On behalf of the first argument, the claim that drones are effective at killing terrorist operatives without causing civilian casualties, its critics say it is based on data of questionable reliability and validity. Since the US drone program is classified, the government never provides a definitive number of strikes or the casualties from these strikes.
However, the same study indicates that insurgents can respond to drone strikes by deliberately escalating and concentrating their attacks in other, more populous, and politically important regions, distorting the statistics.
Finally, in relation to applying strikes only to militant leaders in Pakistan, the research concludes that they do not fundamentally alter the patterns of violence.
However, another study finds a strong, positive relationship between drone strikes and subsequent terrorist attacks in Pakistan, suggesting that drones help fuel political violence in the country.
What pervades all the researches gathered is that, having drones strikes as a tool for reducing violence, they are not an effective tool for achieving such goal.
Also, the relationships between drone strikes and terrorist attacks, especially in Pakistan, are quite variable.
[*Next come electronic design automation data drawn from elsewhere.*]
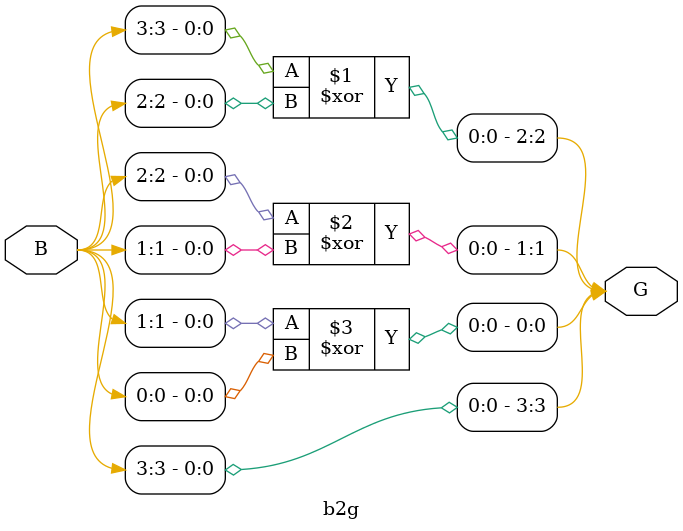
<source format=v>
module b2g(input [3:0]B, output [3:0]G);
  assign G[3]= B[3];
  assign G[2]= B[3]^B[2];
  assign G[1]= B[2]^B[1];
  assign G[0]= B[1]^B[0];
endmodule

</source>
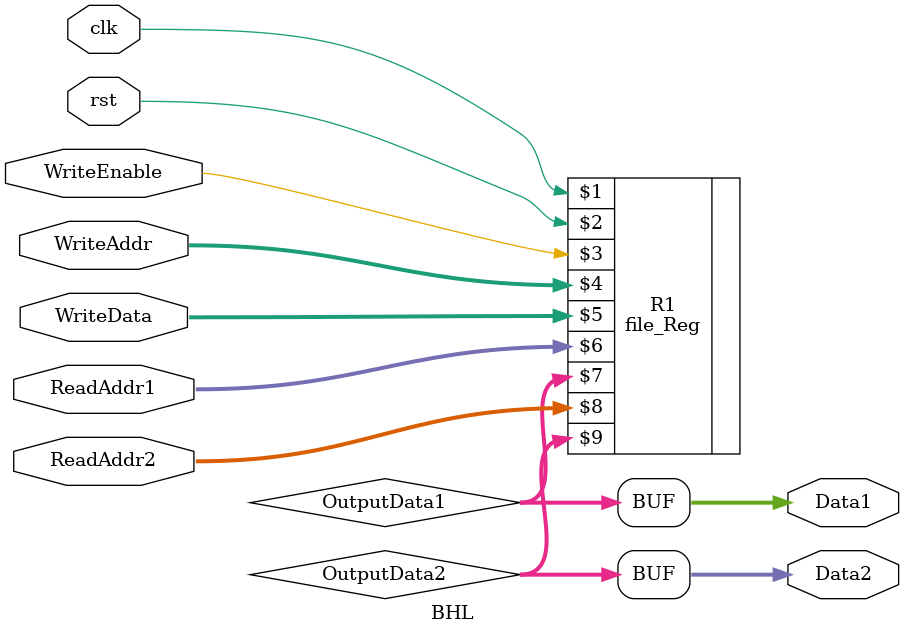
<source format=sv>
module BHL(
  
  input clk,rst,
  
  
  input WriteEnable,
  input reg [4:0] WriteAddr,
  input reg[7:0] WriteData,
  
  input reg[4:0] ReadAddr1,ReadAddr2,

  
  output reg [7:0] Data1,Data2
  
);

  wire [7:0] OutputData1, OutputData2;

  file_Reg R1 (clk,rst,WriteEnable,WriteAddr,WriteData,ReadAddr1,OutputData1,ReadAddr2,OutputData2);
  
	assign Data1=OutputData1;
	assign Data2=OutputData2;


endmodule
</source>
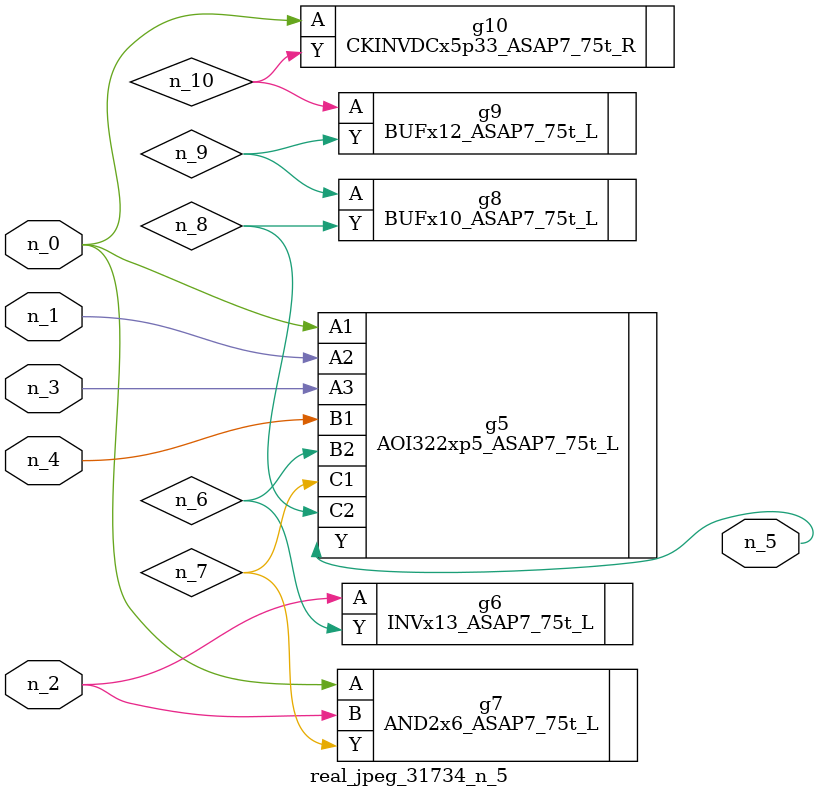
<source format=v>
module real_jpeg_31734_n_5 (n_4, n_0, n_1, n_2, n_3, n_5);

input n_4;
input n_0;
input n_1;
input n_2;
input n_3;

output n_5;

wire n_8;
wire n_6;
wire n_7;
wire n_10;
wire n_9;

AOI322xp5_ASAP7_75t_L g5 ( 
.A1(n_0),
.A2(n_1),
.A3(n_3),
.B1(n_4),
.B2(n_6),
.C1(n_7),
.C2(n_8),
.Y(n_5)
);

AND2x6_ASAP7_75t_L g7 ( 
.A(n_0),
.B(n_2),
.Y(n_7)
);

CKINVDCx5p33_ASAP7_75t_R g10 ( 
.A(n_0),
.Y(n_10)
);

INVx13_ASAP7_75t_L g6 ( 
.A(n_2),
.Y(n_6)
);

BUFx10_ASAP7_75t_L g8 ( 
.A(n_9),
.Y(n_8)
);

BUFx12_ASAP7_75t_L g9 ( 
.A(n_10),
.Y(n_9)
);


endmodule
</source>
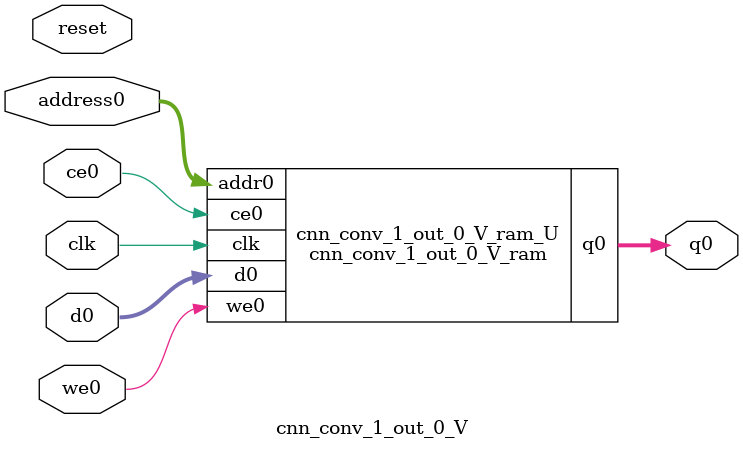
<source format=v>
`timescale 1 ns / 1 ps
module cnn_conv_1_out_0_V_ram (addr0, ce0, d0, we0, q0,  clk);

parameter DWIDTH = 14;
parameter AWIDTH = 11;
parameter MEM_SIZE = 2028;

input[AWIDTH-1:0] addr0;
input ce0;
input[DWIDTH-1:0] d0;
input we0;
output reg[DWIDTH-1:0] q0;
input clk;

(* ram_style = "block" *)reg [DWIDTH-1:0] ram[0:MEM_SIZE-1];




always @(posedge clk)  
begin 
    if (ce0) 
    begin
        if (we0) 
        begin 
            ram[addr0] <= d0; 
        end 
        q0 <= ram[addr0];
    end
end


endmodule

`timescale 1 ns / 1 ps
module cnn_conv_1_out_0_V(
    reset,
    clk,
    address0,
    ce0,
    we0,
    d0,
    q0);

parameter DataWidth = 32'd14;
parameter AddressRange = 32'd2028;
parameter AddressWidth = 32'd11;
input reset;
input clk;
input[AddressWidth - 1:0] address0;
input ce0;
input we0;
input[DataWidth - 1:0] d0;
output[DataWidth - 1:0] q0;



cnn_conv_1_out_0_V_ram cnn_conv_1_out_0_V_ram_U(
    .clk( clk ),
    .addr0( address0 ),
    .ce0( ce0 ),
    .we0( we0 ),
    .d0( d0 ),
    .q0( q0 ));

endmodule


</source>
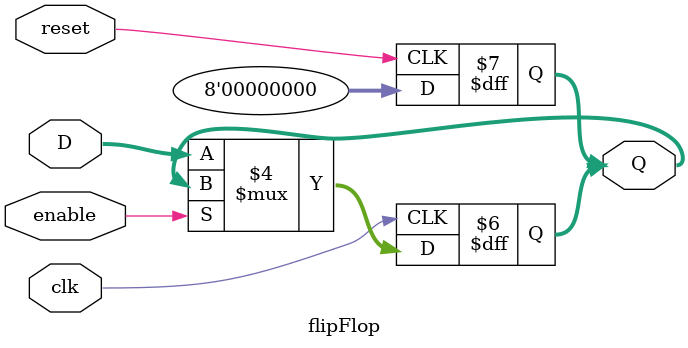
<source format=v>
`timescale 1ns / 1ps


module flipFlop(D, enable, reset, Q,clk);
input [7:0]D;
input enable;
input reset;
input clk;
output reg [7:0]Q;

always@(posedge reset)begin
    Q <= 7'b0;
    end

always@(posedge clk)begin
    if(enable)
        Q <= Q;
    else
        Q <= D;
   end
endmodule

</source>
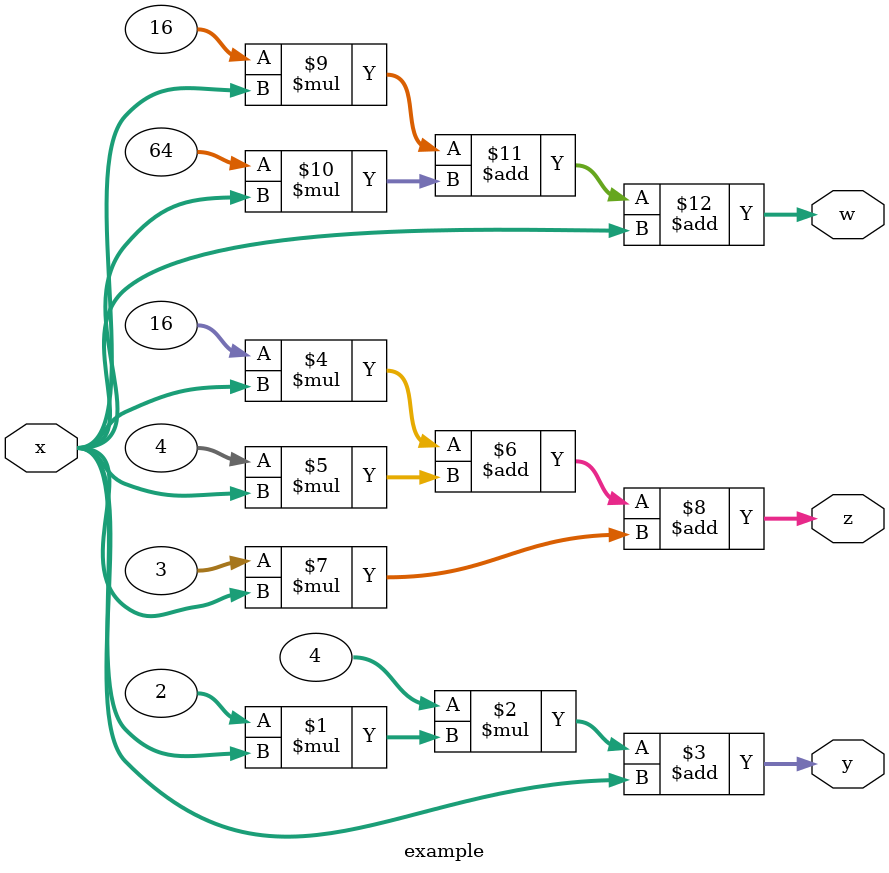
<source format=v>
module example(
    input [31:0] x,
    output [31:0] y,
    output [31:0] z,
    output [31:0] w
);

assign y = 4 * (2 * x) + x ;
assign z = 16 * x + 4 * x + 3 * x;
assign w = 16 * x + 64 * x + x;

endmodule
</source>
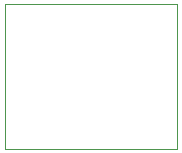
<source format=gbr>
%TF.GenerationSoftware,KiCad,Pcbnew,(5.1.10)-1*%
%TF.CreationDate,2021-07-29T15:12:46-05:00*%
%TF.ProjectId,FDC1004Q-Breakout,46444331-3030-4345-912d-427265616b6f,rev?*%
%TF.SameCoordinates,Original*%
%TF.FileFunction,Profile,NP*%
%FSLAX46Y46*%
G04 Gerber Fmt 4.6, Leading zero omitted, Abs format (unit mm)*
G04 Created by KiCad (PCBNEW (5.1.10)-1) date 2021-07-29 15:12:46*
%MOMM*%
%LPD*%
G01*
G04 APERTURE LIST*
%TA.AperFunction,Profile*%
%ADD10C,0.050000*%
%TD*%
G04 APERTURE END LIST*
D10*
X133223000Y-110236000D02*
X133223000Y-97917000D01*
X147828000Y-110236000D02*
X133223000Y-110236000D01*
X147828000Y-97917000D02*
X147828000Y-110236000D01*
X147828000Y-97917000D02*
X133223000Y-97917000D01*
M02*

</source>
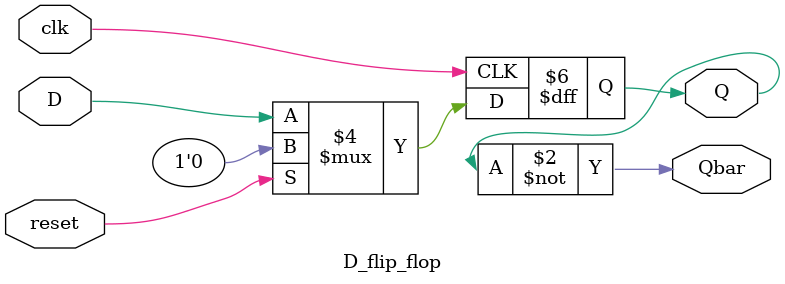
<source format=sv>
module D_flip_flop(input wire D,
                   input wire clk,
                   input wire reset,
                   output reg Q,
                   output wire Qbar
                   );
  always @ (posedge clk)
    begin
      if(reset)
        Q<=1'b0;
      else begin
        Q<=D;
      end    
    end
  assign Qbar = ~Q;
endmodule
</source>
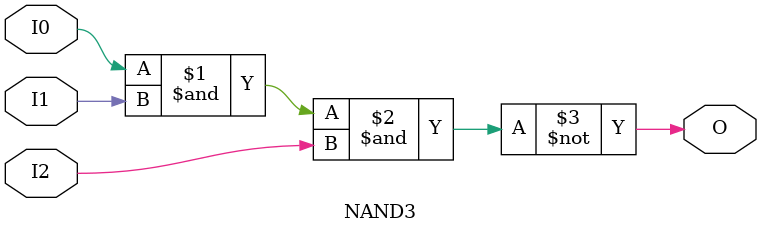
<source format=v>

`timescale  100 ps / 10 ps


module NAND3 (O, I0, I1, I2);

    output O;

    input  I0, I1, I2;

    nand A1 (O, I0, I1, I2);


endmodule


</source>
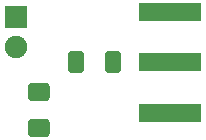
<source format=gts>
%TF.GenerationSoftware,KiCad,Pcbnew,6.0.2-378541a8eb~116~ubuntu20.04.1*%
%TF.CreationDate,2022-02-26T16:05:59-06:00*%
%TF.ProjectId,sma_to_led,736d615f-746f-45f6-9c65-642e6b696361,1.0*%
%TF.SameCoordinates,Original*%
%TF.FileFunction,Soldermask,Top*%
%TF.FilePolarity,Negative*%
%FSLAX46Y46*%
G04 Gerber Fmt 4.6, Leading zero omitted, Abs format (unit mm)*
G04 Created by KiCad (PCBNEW 6.0.2-378541a8eb~116~ubuntu20.04.1) date 2022-02-26 16:05:59*
%MOMM*%
%LPD*%
G01*
G04 APERTURE LIST*
G04 Aperture macros list*
%AMRoundRect*
0 Rectangle with rounded corners*
0 $1 Rounding radius*
0 $2 $3 $4 $5 $6 $7 $8 $9 X,Y pos of 4 corners*
0 Add a 4 corners polygon primitive as box body*
4,1,4,$2,$3,$4,$5,$6,$7,$8,$9,$2,$3,0*
0 Add four circle primitives for the rounded corners*
1,1,$1+$1,$2,$3*
1,1,$1+$1,$4,$5*
1,1,$1+$1,$6,$7*
1,1,$1+$1,$8,$9*
0 Add four rect primitives between the rounded corners*
20,1,$1+$1,$2,$3,$4,$5,0*
20,1,$1+$1,$4,$5,$6,$7,0*
20,1,$1+$1,$6,$7,$8,$9,0*
20,1,$1+$1,$8,$9,$2,$3,0*%
G04 Aperture macros list end*
%ADD10RoundRect,0.050800X2.540000X-0.750000X2.540000X0.750000X-2.540000X0.750000X-2.540000X-0.750000X0*%
%ADD11RoundRect,0.300801X0.624999X-0.462499X0.624999X0.462499X-0.624999X0.462499X-0.624999X-0.462499X0*%
%ADD12RoundRect,0.300800X0.400000X0.625000X-0.400000X0.625000X-0.400000X-0.625000X0.400000X-0.625000X0*%
%ADD13RoundRect,0.050800X-0.900000X0.900000X-0.900000X-0.900000X0.900000X-0.900000X0.900000X0.900000X0*%
%ADD14C,1.901600*%
G04 APERTURE END LIST*
D10*
%TO.C,J1*%
X124177500Y-88900000D03*
X124177500Y-93150000D03*
X124177500Y-84650000D03*
%TD*%
D11*
%TO.C,D1*%
X113030000Y-94415000D03*
X113030000Y-91440000D03*
%TD*%
D12*
%TO.C,R1*%
X119310000Y-88900000D03*
X116210000Y-88900000D03*
%TD*%
D13*
%TO.C,D2*%
X111125000Y-85090000D03*
D14*
X111125000Y-87630000D03*
%TD*%
M02*

</source>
In most of the statistical models encountered, one can conclude that drone strikes are associated with both an increase and a decrease in subsequent terrorism.
Since there is a difficulty to find a consistent temporal pattern, the determination of such relationships are hard to determine.
First of all, the Pakistani government is under intense pressure from growing popular hostility to the drone strikes policy.
A Pew Research Center poll in June 2012 revealed that 74 per cent of Pakistanis now consider the United States an enemy.
Pakistani leaders have also felt the growing dissatisfaction and distance between themselves and the American drone policy which is being followed.
Not only detachment, but also an antagonism is brewing in the Pakistani government, especially after the humiliating invasion of US SEALs to Osama Bin Laden’s compound.
In Yemen, drone strikes are replicating some of the same dynamics evident in Pakistan.
The process to select targets is normally pinpointed by, normally local, paid informants who place small electronic targeting devices in homes, phones or vehicles of suspected terrorists, giving space to question if the suspect is actually a terrorist or person which the informant has personal problems.
Broadly speaking, there might be dangers if drone usage expands without any formal norms. It might undermine the normative prohibition respected by states of requiring a legal basis for the assassination of leaders and government officials.
If murder without due process or trial is normalized as a tool of state action, the approach of physical elimination would distort the legitimacy of current relations between states.
Now, the UAVs which are being used for intelligence gathering purposes could also be used be for neutralizing the threat. But the world needs to create appropriate laws to deal with such situations in which innocent civilians may be killed. Perhaps the UN must formulate laws to employ UAV for military purpose.